Gαq, the alpha subunit of Gq, a member of the Gq/11 sub-family, was reported to inhibit phosphatidylinositol-3-Kinase (PI3K) activation and prevent the activation of Akt. Previous studies demonstrated that mice losing Gαq in their immune system could spontaneously develop inflammatory arthritis. In this study, we showed that the Gαq expressions at mRNA and protein levels in the peripheral blood lymphocytes (PBLs) from patients with rheumatoid arthritis (RA) were significantly decreased in comparison of which in healthy individuals. The expression levels of Gαq mRNA in PBLs from patients with RA were correlated with RA disease activity (DAS28), anti-cyclic citrullinated protein antibodies, C-reactive protein and rheumatoid factor. We also demonstrated that Gαq controlled the apoptosis of RA PBLs through regulating the activity of Mcl-1 and caspase-3. These data suggested that Gαq might be involved in the pathogenesis of RA by regulating PBLs apoptosis.

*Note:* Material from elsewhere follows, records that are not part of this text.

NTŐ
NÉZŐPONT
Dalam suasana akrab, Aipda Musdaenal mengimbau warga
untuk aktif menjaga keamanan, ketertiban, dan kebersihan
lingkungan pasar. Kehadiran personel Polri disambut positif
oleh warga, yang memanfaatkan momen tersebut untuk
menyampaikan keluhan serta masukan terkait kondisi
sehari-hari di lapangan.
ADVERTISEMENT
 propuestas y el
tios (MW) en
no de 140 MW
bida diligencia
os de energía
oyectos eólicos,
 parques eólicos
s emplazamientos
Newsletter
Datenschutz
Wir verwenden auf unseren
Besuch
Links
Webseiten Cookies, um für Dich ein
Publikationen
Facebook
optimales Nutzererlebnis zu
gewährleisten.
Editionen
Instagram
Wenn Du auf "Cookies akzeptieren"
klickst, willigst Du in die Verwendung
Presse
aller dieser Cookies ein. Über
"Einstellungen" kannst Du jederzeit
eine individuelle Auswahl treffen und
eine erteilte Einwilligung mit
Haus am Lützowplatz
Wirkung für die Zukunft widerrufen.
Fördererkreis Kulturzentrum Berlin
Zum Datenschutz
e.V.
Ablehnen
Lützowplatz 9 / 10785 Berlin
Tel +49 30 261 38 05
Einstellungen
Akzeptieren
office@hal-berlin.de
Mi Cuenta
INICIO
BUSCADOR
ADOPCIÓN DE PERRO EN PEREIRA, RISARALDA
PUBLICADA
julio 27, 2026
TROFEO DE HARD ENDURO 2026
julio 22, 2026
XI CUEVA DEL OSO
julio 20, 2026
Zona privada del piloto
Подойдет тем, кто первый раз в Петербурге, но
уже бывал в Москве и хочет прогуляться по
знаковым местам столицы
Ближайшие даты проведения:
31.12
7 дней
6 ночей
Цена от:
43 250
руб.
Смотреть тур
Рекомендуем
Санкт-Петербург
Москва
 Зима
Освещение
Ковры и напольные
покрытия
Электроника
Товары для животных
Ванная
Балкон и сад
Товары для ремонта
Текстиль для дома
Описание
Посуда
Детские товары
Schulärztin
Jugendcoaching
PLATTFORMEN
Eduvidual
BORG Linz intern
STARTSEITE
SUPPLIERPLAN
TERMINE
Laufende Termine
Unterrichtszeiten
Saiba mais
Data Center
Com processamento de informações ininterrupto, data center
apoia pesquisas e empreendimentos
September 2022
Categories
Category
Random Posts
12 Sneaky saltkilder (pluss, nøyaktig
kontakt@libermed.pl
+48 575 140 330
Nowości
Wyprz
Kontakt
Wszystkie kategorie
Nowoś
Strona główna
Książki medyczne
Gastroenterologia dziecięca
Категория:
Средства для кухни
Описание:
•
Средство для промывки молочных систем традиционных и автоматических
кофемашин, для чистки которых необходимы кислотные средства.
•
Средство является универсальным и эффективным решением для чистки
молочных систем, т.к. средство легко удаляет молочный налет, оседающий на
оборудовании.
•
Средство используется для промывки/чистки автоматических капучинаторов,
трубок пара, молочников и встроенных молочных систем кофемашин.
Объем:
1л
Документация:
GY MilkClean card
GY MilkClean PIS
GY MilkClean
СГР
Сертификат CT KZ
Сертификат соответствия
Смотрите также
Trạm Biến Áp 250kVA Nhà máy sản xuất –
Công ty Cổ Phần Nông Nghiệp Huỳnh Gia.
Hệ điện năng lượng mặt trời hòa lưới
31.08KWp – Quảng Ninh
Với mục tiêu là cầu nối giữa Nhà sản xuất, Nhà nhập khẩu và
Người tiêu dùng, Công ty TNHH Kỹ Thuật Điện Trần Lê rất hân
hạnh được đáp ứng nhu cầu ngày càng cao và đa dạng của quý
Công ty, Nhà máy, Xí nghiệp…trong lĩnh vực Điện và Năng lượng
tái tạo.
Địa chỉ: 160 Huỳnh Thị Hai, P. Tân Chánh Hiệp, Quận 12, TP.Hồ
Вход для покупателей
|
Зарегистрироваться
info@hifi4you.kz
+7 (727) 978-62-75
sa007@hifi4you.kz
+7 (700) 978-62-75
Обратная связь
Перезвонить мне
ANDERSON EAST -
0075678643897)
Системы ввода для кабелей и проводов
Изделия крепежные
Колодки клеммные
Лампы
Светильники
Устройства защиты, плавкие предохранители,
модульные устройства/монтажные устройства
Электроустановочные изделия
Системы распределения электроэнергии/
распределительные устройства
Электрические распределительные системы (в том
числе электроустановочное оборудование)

Gαq是Gq/11亚家族成员Gq的α亚基,据报道它可抑制磷脂酰肌醇-3-激酶(PI3K)的激活并阻止Akt的激活。先前的研究表明,免疫系统中缺失Gαq的小鼠会自发发展为炎性关节炎。在本研究中,我们发现,与健康个体相比,类风湿关节炎(RA)患者外周血淋巴细胞(PBL)中Gαq的mRNA和蛋白水平显著降低。RA患者PBL中Gαq mRNA的表达水平与RA疾病活动度(DAS28)、抗环瓜氨酸化蛋白抗体、C反应蛋白和类风湿因子相关。我们还证明,Gαq通过调节Mcl-1和caspase-3的活性来控制RA PBL的凋亡。这些数据表明,Gαq可能通过调节PBL凋亡参与RA的发病机制。